__Data shown__
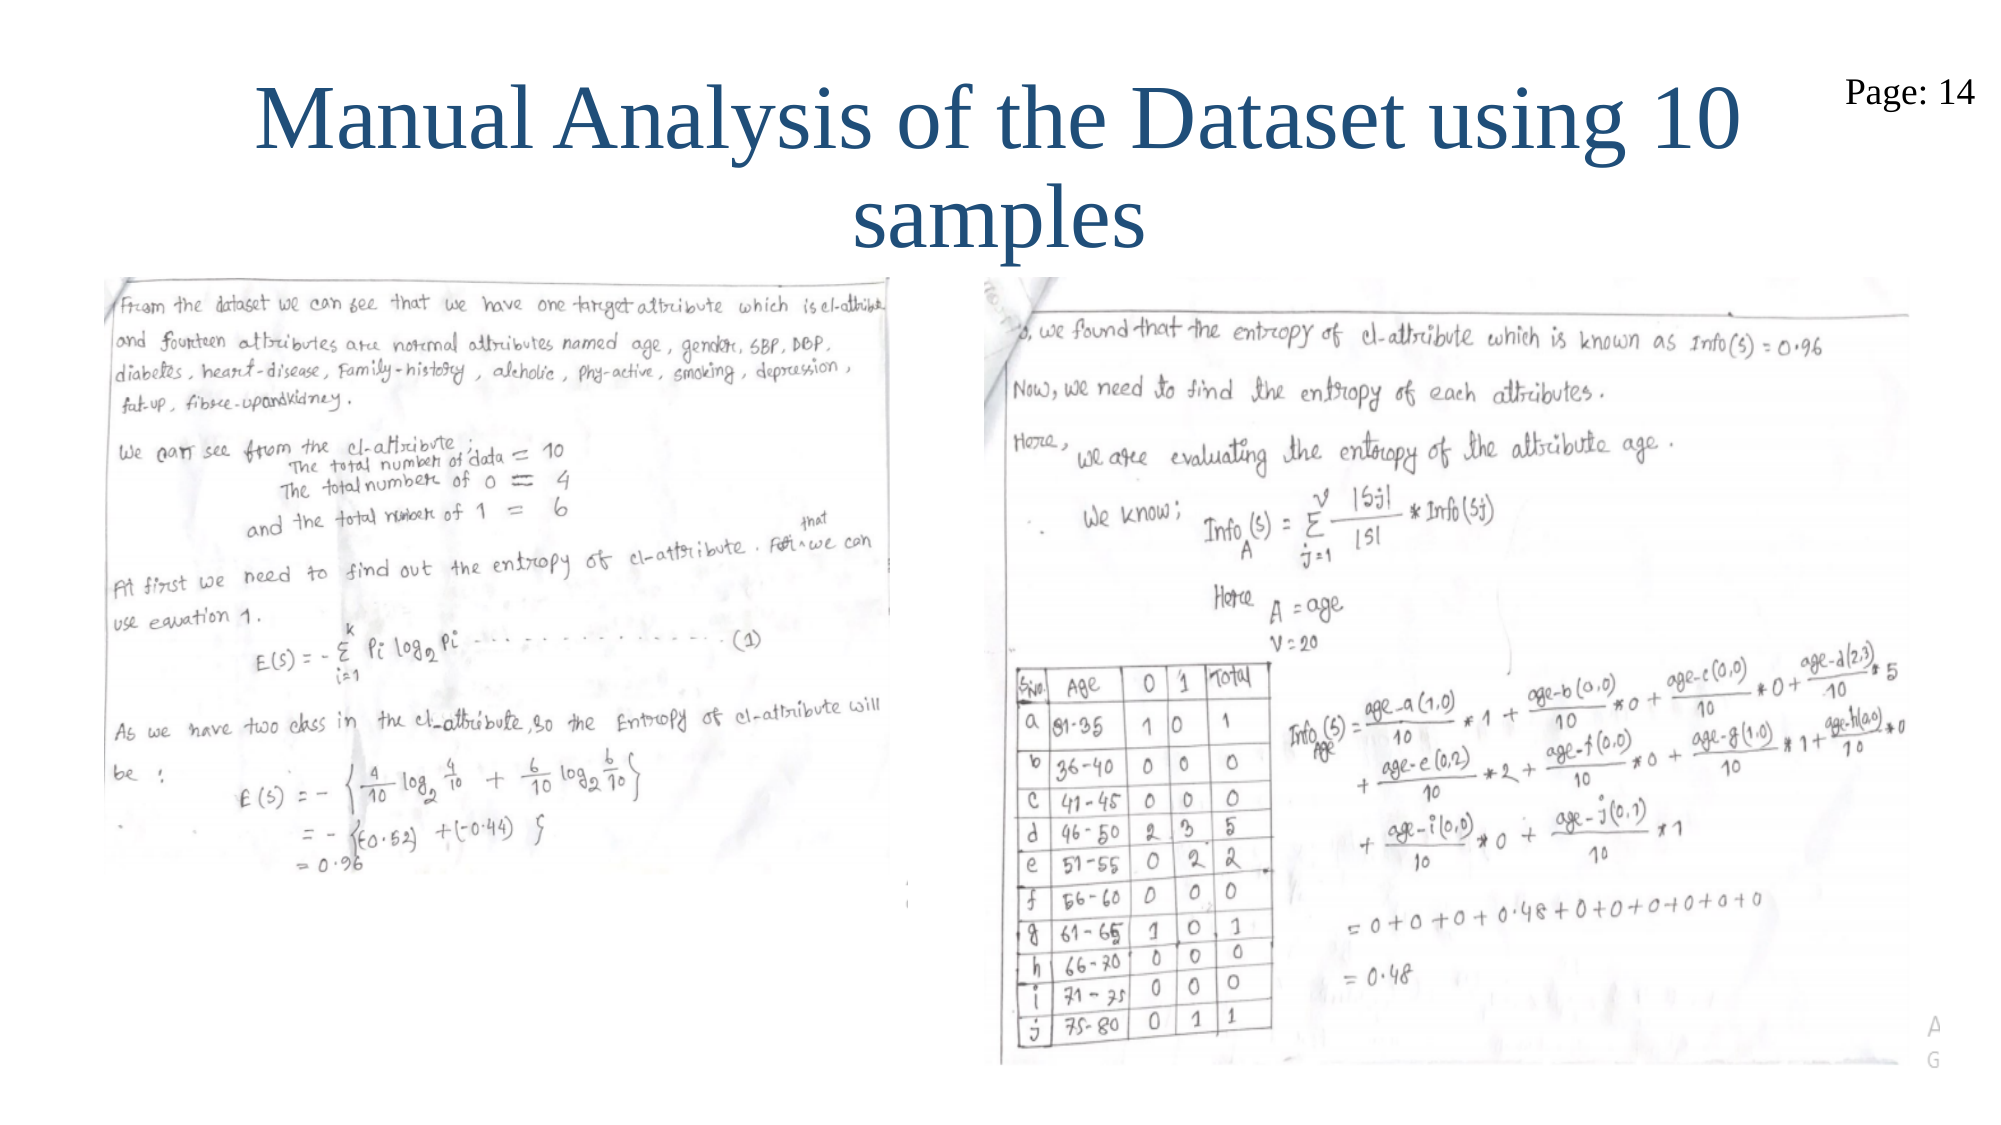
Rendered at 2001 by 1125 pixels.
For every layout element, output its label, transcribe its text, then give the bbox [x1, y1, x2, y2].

picture [984, 277, 1940, 1077]
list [104, 277, 908, 913]
text_box Page: 14 [1830, 59, 1991, 120]
title Manual Analysis of the Dataset using 10 samples [137, 59, 1863, 278]
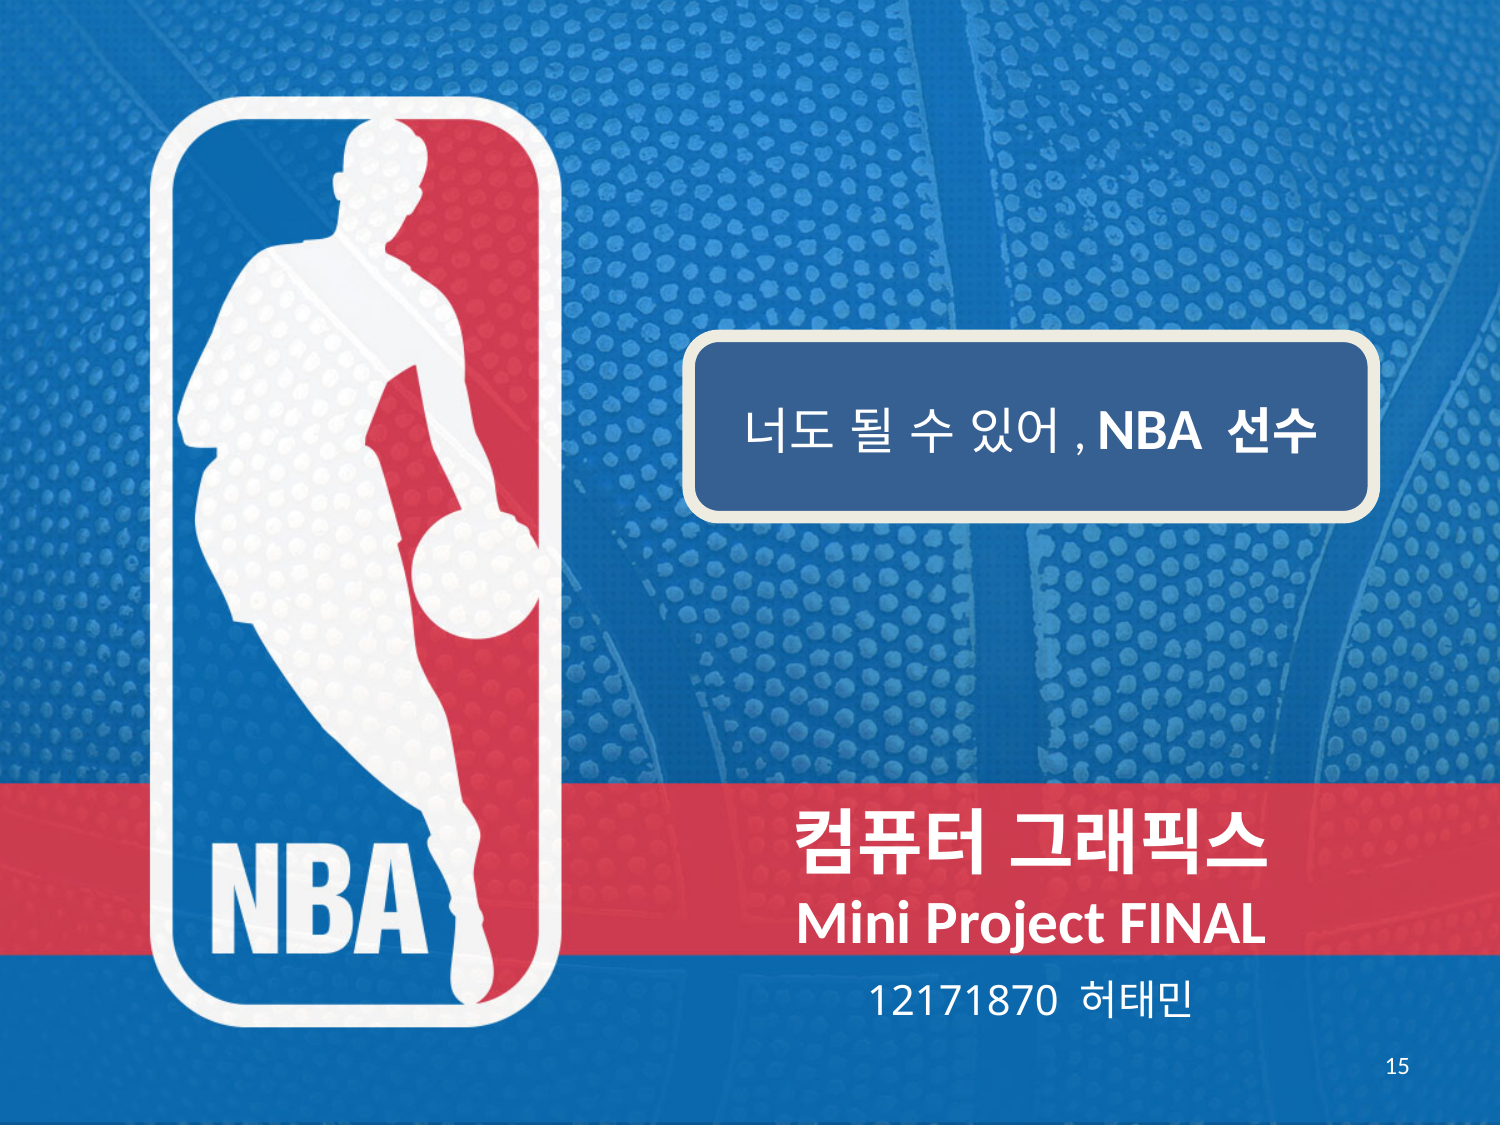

__Exercise__
Take the records above and transcribe them exactly, dropping every picture.

__Answer space__
Rendered at 2001 by 1125 pixels.
For every layout element, output its label, transcribe its text, then give the bbox [x1, y1, x2, y2].

picture [984, 277, 1940, 1077]
list [104, 277, 908, 913]
text_box Page: 14 [1830, 59, 1991, 120]
title Manual Analysis of the Dataset using 10 samples [137, 59, 1863, 278]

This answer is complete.